The objectives of cybersecurity strategies include national security-related objectives and information and communication technology-related objectives. For instance, Sweden's cybersecurity "strategy is based on the objectives for Sweden's security: protecting the lives and health of the population, the functioning of society, and …[its] capacity to uphold fundamental values such as democracy, the rule of law and human rights and freedoms. … The strategy is also based on the overall [information technology (IT)] … policy objective - for Sweden to become the world leader in harnessing the opportunities of digital transformation" (Swedish Ministry of Justice, 2017, p. 1; see also Swedish Ministry of Justice, " A National Cyber Security Strategy "). In Nigeria, the objectives of their Cybersecurity Strategy (2014) are as follows (Section 3.3.2):
The priority actions are designed to achieve these objectives. In the European Union, for example, the majority of national cybersecurity strategies identify the creation of cybersecurity standards, norms, and laws (wherever needed), the fostering of a cybersecurity culture not only among relevant stakeholders (i.e., government agencies, academic institutions, businesses, and organizations) but also the general public, and the cultivation of national and international cooperation and collaboration between relevant stakeholders, as priority actions (ENISA, 2014). Some priority actions listed in the US National Cyber Strategy of 2018 are to "prioritize innovation;" "encourage universal adherence to cyber norms;" "lead with objective, collaborative intelligence;" and "improve apprehension of criminals located abroad" (to name a few).

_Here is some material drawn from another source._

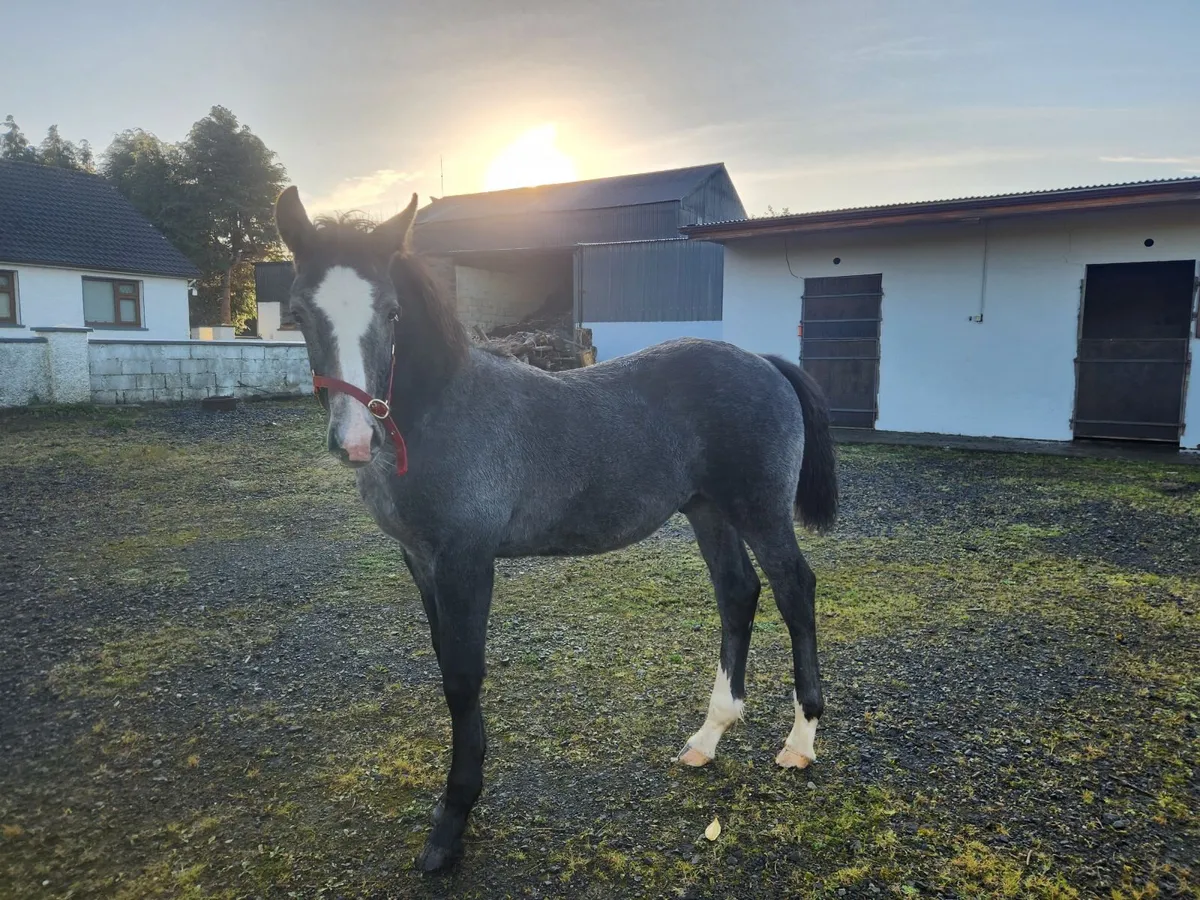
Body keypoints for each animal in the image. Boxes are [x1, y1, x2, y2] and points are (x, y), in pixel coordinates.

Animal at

The expected outcomes of these priority actions include what should be achieved as a result of these actions (e.g., the development of cybersecurity standards). For example, the US National Cyber Strategy of 2018 lists expected outcomes as the effective management of cybersecurity vulnerabilities; the reduction or prevention of "destructive, disruptive, or otherwise destabilizing malicious cyber activities directed against United States interests," and the deterrence of "activity that is contrary to responsible behaviour in cyberspace … through the imposition of costs through cyber and non-cyber means;" and the ability of the United States "to use cyber capabilities to achieve national security objectives" (US White House, 2018, p. 3).
The evaluation mechanisms include the tools that can be used to determine what has actually been achieved (and by way of extension, how this compares with the expected outcomes). Key performance indicators (KPIs), which are measures that are used to determine progress towards the realization of the strategic objectives of the national cybersecurity strategy (ENISA, n.d., Annex B), are also included. Based on this evaluation, the national security strategies are amended and priority actions revised (ITU, 2018).
Exemplar cybersecurity strategies include the appropriate policy instruments (e.g., standards, policies, laws, education programmes, etc.) needed to achieve the objectives of these strategies (ITU, 2018, p. 33), and those responsible for overseeing the implementation of these instruments. For example, in its National Cybersecurity Policy 2017-2022, Chile includes the measures that should be implemented based on specific strategic objectives and the agencies responsible for implementing and/or assisting in the implementation of these measures. Likewise, the Philippines National Cybersecurity Plan 2022, identifies measures to achieve strategic objectives and the roles and responsibilities of key stakeholders.